In the Bhagavad-gītā it is confirmed by the Lord that there is no truth superior to Kṛṣṇa. Śukadeva Gosvāmī also, in order to draw attention to the fact that among all viṣṇu-tattva forms Lord Kṛṣṇa is one hundred percent the Supreme Personality of Godhead, narrated the story of an incident which took place when Lord Kṛṣṇa was present.
Once upon a time in Dvārakā, a brāhmaṇa’s wife gave birth to a child. Unfortunately, however, just after being born and touching the ground, the child immediately died. The brāhmaṇa father took the child and went directly to the palace of the King. The brāhmaṇa was very upset because of the untimely death of the child in the presence of his young father and mother. Thus his mind became very much disturbed. Formerly, when there were responsible kings, up to the time of Dvāpara-yuga, when Lord Kṛṣṇa was present, the king was liable to be blamed for the untimely death of a child in the presence of his parents. Similarly, such responsibility was there during the time of Lord Rāmacandra. As we have explained in the First Canto of Śrīmad-Bhāgavatam, the king was so responsible for the comforts of the citizens that he was to see that there was not even excessive heat or cold. Now the brāhmaṇa whose child had died, thinking there was no fault on his own part, immediately went to the palace door with the dead child in his arms and accused the King as follows.
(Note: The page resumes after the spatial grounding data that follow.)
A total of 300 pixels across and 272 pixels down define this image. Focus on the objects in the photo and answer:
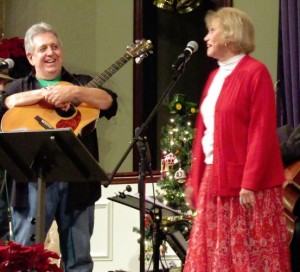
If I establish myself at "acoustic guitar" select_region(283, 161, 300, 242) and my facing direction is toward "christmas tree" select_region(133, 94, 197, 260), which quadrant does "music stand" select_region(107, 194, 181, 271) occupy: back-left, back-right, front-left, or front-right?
front-left

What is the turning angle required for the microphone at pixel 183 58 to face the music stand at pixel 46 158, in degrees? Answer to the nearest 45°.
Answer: approximately 135° to its right

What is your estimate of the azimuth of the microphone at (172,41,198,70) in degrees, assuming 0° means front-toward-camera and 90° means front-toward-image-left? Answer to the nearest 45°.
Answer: approximately 270°

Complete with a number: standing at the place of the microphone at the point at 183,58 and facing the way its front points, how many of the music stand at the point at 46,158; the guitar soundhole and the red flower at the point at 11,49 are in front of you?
0

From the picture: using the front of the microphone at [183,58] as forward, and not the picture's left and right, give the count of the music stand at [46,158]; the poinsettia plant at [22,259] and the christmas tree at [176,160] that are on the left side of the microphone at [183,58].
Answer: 1

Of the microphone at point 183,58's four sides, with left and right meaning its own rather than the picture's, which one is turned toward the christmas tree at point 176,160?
left

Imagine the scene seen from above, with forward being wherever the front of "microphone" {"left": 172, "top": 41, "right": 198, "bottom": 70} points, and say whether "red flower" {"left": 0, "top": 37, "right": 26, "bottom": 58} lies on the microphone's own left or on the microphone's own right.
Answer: on the microphone's own left

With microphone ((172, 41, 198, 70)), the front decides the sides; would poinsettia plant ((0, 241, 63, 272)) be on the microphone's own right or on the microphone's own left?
on the microphone's own right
“The present King, Ugrasena, is envious of the brāhmaṇas!” The exact word used in this connection is brahma-dviṣaḥ. One who is envious of the Vedas, of a qualified brāhmaṇa or of the brāhmaṇa caste is called brahma-dviṣ. So the King was accused of being brahma-dviṣ. He was also accused of being śaṭha-dhī, falsely intelligent. The executive head of a state must be very intelligent to see to the comforts of the citizens, but according to the brāhmaṇa the King was not at all intelligent, although he was occupying the royal throne. Therefore the brāhmaṇa also called him lubdha, which means “greedy.” In other words, a king or an executive head of state should not occupy the exalted post of president or king if he is greedy and self-interested. But it is natural that an executive head becomes self-interested when he is attached to material enjoyment. Therefore, another word used here is viṣayātmanaḥ.
The brāhmaṇa also accused the King of being kṣatra-bandhu, which refers to a person born in the family of kṣatriyas, or the royal order, but lacking the qualifications of a royal personality. A king should protect brahminical culture and should be very alert to the welfare of his citizens; he should not be greedy due to attachment to material enjoyment. If a person with no qualifications represents himself as a kṣatriya of the royal order, he is not called a kṣatriya but a kṣatra-bandhu. Similarly, if a person is born of a brāhmaṇa father but has no brahminical qualification, he is called brahma-bandhu or dvija-bandhu. This means that a brāhmaṇa or a kṣatriya is not accepted simply by birth. One has to qualify himself for the particular position; only then is he accepted as a brāhmaṇa or a kṣatriya.
Thus the brāhmaṇa charged that his newly born baby was dead due to the disqualifications of the King. The brāhmaṇa took it to be most unnatural, and therefore he held the King responsible. We also find in Vedic history that if a kṣatriya king was irresponsible, sometimes a consulting board of brāhmaṇas maintained by the monarchy would dethrone him. Considering all these points, it appears that the post of monarch in the Vedic civilization is a very responsible one.
The brāhmaṇa therefore said, “No one should offer respects or worship to a king whose only business is envy. Such a king spends his time either hunting and killing animals in the forest or killing citizens for criminal acts. He has no self-control and possesses bad character. If such a king is worshiped or honored by the citizens, the citizens will never be happy. They will always remain poor, full of anxieties and aggrievement, and always unhappy.” In modern politics the post of monarch has been abolished, and the president is not held responsible for the comforts of the citizens. In this Age of Kali, the executive head of a state somehow or other gets votes and is elected to an exalted post, but the condition of the citizens continues to be full of anxiety, distress, unhappiness and dissatisfaction.